During this last summer I travelled to Apollo Bay and crossed von Mueller creek on the way.
It is named for 19th century German botanist Ferdinand von Mueller who, after arriving in South Australia in 1847, moved to Victoria in 1852 to take up the position of director of the Melbourne Botanical Gardens and State Government Botanist. Von Mueller was a prolific collector of indigenous flora all over Australia, producing hundreds of scientific papers and 40 books. He was a main collaborator with English botanist George Bentham to generate the Flora Australiensis, the first (seven-volume) text on Australian plants.
Ferdinand von Mueller
He engaged in long, arduous expeditions into the dry interior of South Australia and Northern Territory and traversed rugged mountainous terrain in Victoria and New South Wales. He was responsible for identifying and naming approximately 4000 plants. A diverse range of species bears his name in recognition of his extensive botanical endeavours. They include the Sydney Cypress pine, Callitris muelleri, the reddish Slaty She-oak, Casuarina muellerana, the Yellow Stringybark, Eucalyptus muellerana, Desert Hakea, Hakea muellerana, from the Big Desert area south of the Murray River and Mueller’s Bush- pea, Pultenaea muelleri. Any visitor to the Grampians will recognise the delicate, highly-scented Boronia muelleri.
I estimate von Mueller, in his travels across Surf Coast and Otway Ranges areas, first identified about 100 plants across 20 genera in the area.
Edward Kynaston, who wrote a biography of Von Mueller in 1981 entitled A Man on Edge: a life of Baron Sir Ferdinand von Mueller, outlines an eccentric person, difficult to get on with. To a large extent he alienated himself from those in powerful political and public positions in Victoria. So much so that he was removed from his position as Director of the Botanical Gardens, for refusing to lay the gardens out for leisure, choosing rather to follow strict taxonomical formats for the plantings.
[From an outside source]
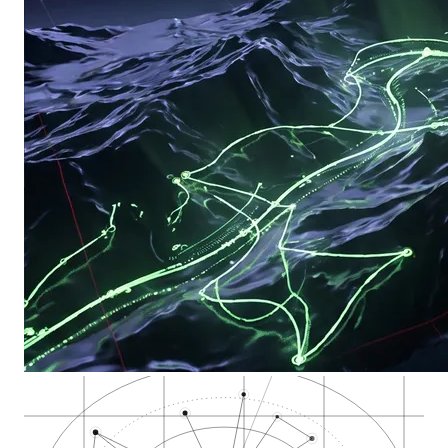
Washoe County code…
Nevada Cannabis Com…
City of Reno munici…
Downtown Reno casin…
While Von Mueller came across as ‘eccentric, egotistical and dull’ (Kynaston 1981) the Australian populace owes a lot to this German- Danish émigré, for he almost single-handedly brought Australian flora to the attention of scientists in Europe during the 19th century. He died in 1896 and is buried in St Kilda cemetery. Without his herculean efforts in collecting, identifying and distributing specimens to Europe, Australia would be scientifically poorer. Think of him whenever you see muellerana or muelleri attached to a plant’s name.